The scalability is directly related to the BER which significantly increases for each cascaded SOA. The star configuration needs fewer cascaded SOAs and, consequently, a larger network can be implemented. However, the central distributor requires significant increases in the number of couplers in order to scale.

5.5.2. Reliability

With the passive ring topology using bypass links, if a node fails, only that node is affected. If the node regenerates the signal in the ring without bypass, the entire system shuts down when a node fails.

In the star topology, the central distributor is crucial. If problems occur in this component, then the entire network fails. In the ring, as well as in the tree topology, a defective shared medium may also result in failure of the entire network.

5.5.3. Performance

Latency reduction is a key factor in achieving very high bit rates and it is particularly important for a feedback loop system, for example, TCP/IP. The traffic carried by a star topology only has to travel from the node to the central distributor and from the central distributor to the node (two cascading stages). Therefore, in most cases, the star topology has the lowest latency if equal delay units between nodes are considered. This is an important factor in coping with latency.

5.5.4. Cost-Weight

The single ring and the star topologies have the best cost-weight because they use cheaper components and, consequently, offer potential advantages in commercial applications. We emphasize that this result considers the cost ratios at the moment of the analysis and can vary as costs change.

6. Conclusions

In this work, three topological alternatives to the architecture of a wavelength striping electrooptical switch have been analyzed. In particular, the cascadability of different topologies of the system has been studied and bit error rate parameters were calculated up to 6 SOA stages. The evaluation of the tree, ring, and star structures shows that the star topology presents the lowest latency. Furthermore, the results of the analysis and BER measurements show that in general the star topology offers more advantages than the other topologies. The proposed star also has better cost-weight and latency figures, which significantly affects the performance of the system. This is so because even when the number of nodes is increased, the transmission distance is always measured from the node to the central distributor. The proposed star topology can better scale to more nodes than the other approaches. As a consequence, it can help to reduce the latency, which represents a valuable advantage when a feedback-loop protocol, such as TCP/IP, is used.

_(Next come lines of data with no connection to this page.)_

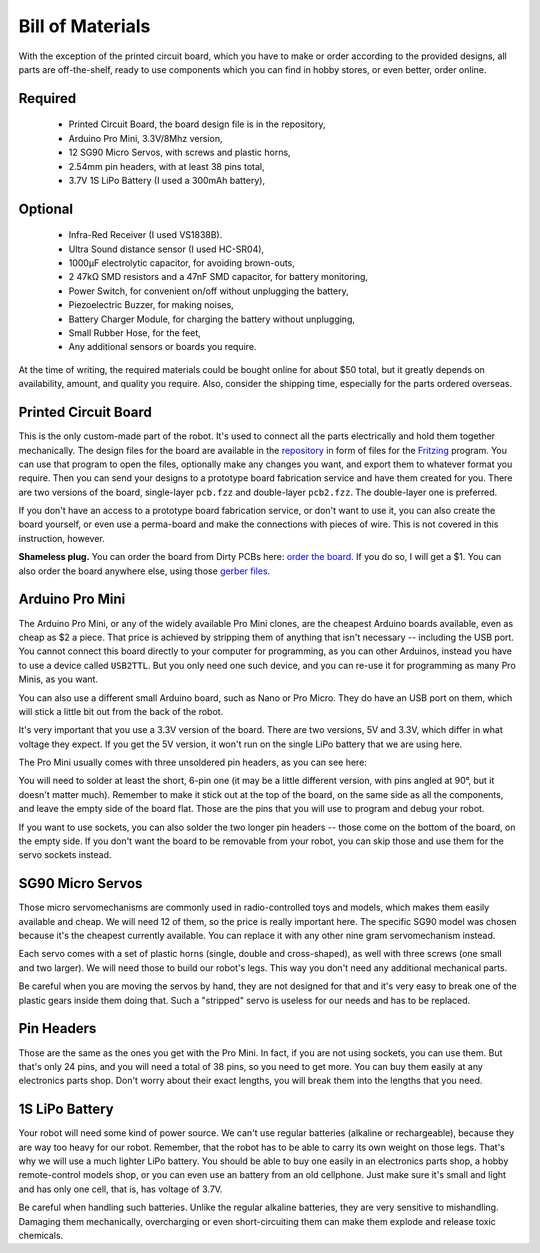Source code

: Bill of Materials
*****************

With the exception of the printed circuit board, which you have to make or
order according to the provided designs, all parts are off-the-shelf, ready
to use components which you can find in hobby stores, or even better, order
online.


Required
========
   * Printed Circuit Board, the board design file is in the repository,
   * Arduino Pro Mini, 3.3V/8Mhz version,
   * 12 SG90 Micro Servos, with screws and plastic horns,
   * 2.54mm pin headers, with at least 38 pins total,
   * 3.7V 1S LiPo Battery (I used a 300mAh battery),

Optional
========
   * Infra-Red Receiver (I used VS1838B).
   * Ultra Sound distance sensor (I used HC-SR04),
   * 1000µF electrolytic capacitor, for avoiding brown-outs,
   * 2 47kΩ SMD resistors and a 47nF SMD capacitor, for battery monitoring,
   * Power Switch, for convenient on/off without unplugging the battery,
   * Piezoelectric Buzzer, for making noises,
   * Battery Charger Module, for charging the battery without unplugging,
   * Small Rubber Hose, for the feet,
   * Any additional sensors or boards you require.

At the time of writing, the required materials could be bought online for about
$50 total, but it greatly depends on availability, amount, and quality you
require. Also, consider the shipping time, especially for the parts ordered
overseas.


Printed Circuit Board
=====================

This is the only custom-made part of the robot. It's used to connect all the
parts electrically and hold them together mechanically. The design files for
the board are available in the repository_ in form of files for the Fritzing_
program. You can use that program to open the files, optionally make any
changes you want, and export them to whatever format you require. Then you can
send your designs to a prototype board fabrication service and have them
created for you. There are two versions of the board, single-layer ``pcb.fzz``
and double-layer ``pcb2.fzz``. The double-layer one is preferred.

If you don't have an access to a prototype board fabrication service, or don't
want to use it, you can also create the board yourself, or even use a
perma-board and make the connections with pieces of wire. This is not covered
in this instruction, however.

.. _repository: https://bitbucket.org/thesheep/tote
.. _Fritzing: http://fritzing.org


**Shameless plug.** You can order the board from Dirty PCBs here: `order the
board`_. If you do so, I will get a $1. You can also order the board anywhere
else, using those `gerber files`_.

.. _`order the board`: http://dirtypcbs.com/view.php?share=6918&accesskey=97f6a684899c11fcc50da07808869f5d
.. _`gerber files`: https://bitbucket.org/thesheep/tote/src/tip/fritzing/pcb2.zip


Arduino Pro Mini
================

The Arduino Pro Mini, or any of the widely available Pro Mini clones, are the
cheapest Arduino boards available, even as cheap as $2 a piece. That price is
achieved by stripping them of anything that isn't necessary -- including the
USB port. You cannot connect this board directly to your computer for
programming, as you can other Arduinos, instead you have to use a device called
``USB2TTL``. But you only need one such device, and you can re-use it for
programming as many Pro Minis, as you want.

You can also use a different small Arduino board, such as Nano or Pro Micro.
They do have an USB port on them, which will stick a little bit out from the
back of the robot.

It's very important that you use a 3.3V version of the board. There are two
versions, 5V and 3.3V, which differ in what voltage they expect. If you get the
5V version, it won't run on the single LiPo battery that we are using here.

The Pro Mini usually comes with three unsoldered pin headers, as you can see
here:

.. image:: scad/bom-arduino.png

You will need to solder at least the short, 6-pin one (it may be a little
different version, with pins angled at 90°, but it doesn't matter much).
Remember to make it stick out at the top of the board, on the same side as all
the components, and leave the empty side of the board flat. Those are the pins
that you will use to program and debug your robot.

If you want to use sockets, you can also solder the two longer pin headers --
those come on the bottom of the board, on the empty side. If you don't want the
board to be removable from your robot, you can skip those and use them for the
servo sockets instead.


SG90 Micro Servos
=================

Those micro servomechanisms are commonly used in radio-controlled toys and
models, which makes them easily available and cheap. We will need 12 of them,
so the price is really important here. The specific SG90 model was chosen
because it's the cheapest currently available. You can replace it with any
other nine gram servomechanism instead.

.. image:: scad/bom-servos.png

Each servo comes with a set of plastic horns (single, double and cross-shaped),
as well with three screws (one small and two larger). We will need those to
build our robot's legs. This way you don't need any additional mechanical
parts.

Be careful when you are moving the servos by hand, they are not designed for
that and it's very easy to break one of the plastic gears inside them doing
that. Such a "stripped" servo is useless for our needs and has to be replaced.


Pin Headers
===========

Those are the same as the ones you get with the Pro Mini. In fact, if you are
not using sockets, you can use them. But that's only 24 pins, and you will need
a total of 38 pins, so you need to get more. You can buy them easily at any
electronics parts shop. Don't worry about their exact lengths, you will break
them into the lengths that you need.

.. image:: scad/bom-pins.png

1S LiPo Battery
===============

Your robot will need some kind of power source. We can't use regular batteries
(alkaline or rechargeable), because they are way too heavy for our robot.
Remember, that the robot has to be able to carry its own weight on those legs.
That's why we will use a much lighter LiPo battery. You should be able to buy
one easily in an electronics parts shop, a hobby remote-control models shop, or
you can even use an battery from an old cellphone. Just make sure it's small
and light and has only one cell, that is, has voltage of 3.7V.

Be careful when handling such batteries. Unlike the regular alkaline batteries,
they are very sensitive to mishandling. Damaging them mechanically,
overcharging or even short-circuiting them can make them explode and release
toxic chemicals.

Finally, we emphasize that this work has illustrated the need of improving protocol and hardware design, and for the further evolution of electrooptical interconnects. For instance, in a LAN, higher levels of bit error rate and packet error rate would be expected because of the increased distance between nodes. Therefore, in order to apply the wavelength striping approach, new solutions are required for problems such as signal dispersion, power budget, and medium access control (MAC). In addition, more robust coding schemes and routing control planes have to be designed.

Conflict of Interests

The authors declare that there is no conflict of interests regarding the publication of this paper.


The first author was supported by a scholarship granted by the National Council of Science and Technology of Mexico (CONACyT). He also thanks Professors R. V. Penty and I. H. White from University of Cambridge, Photonics Group, for their suggestions and valuable advice in the early stages of this work.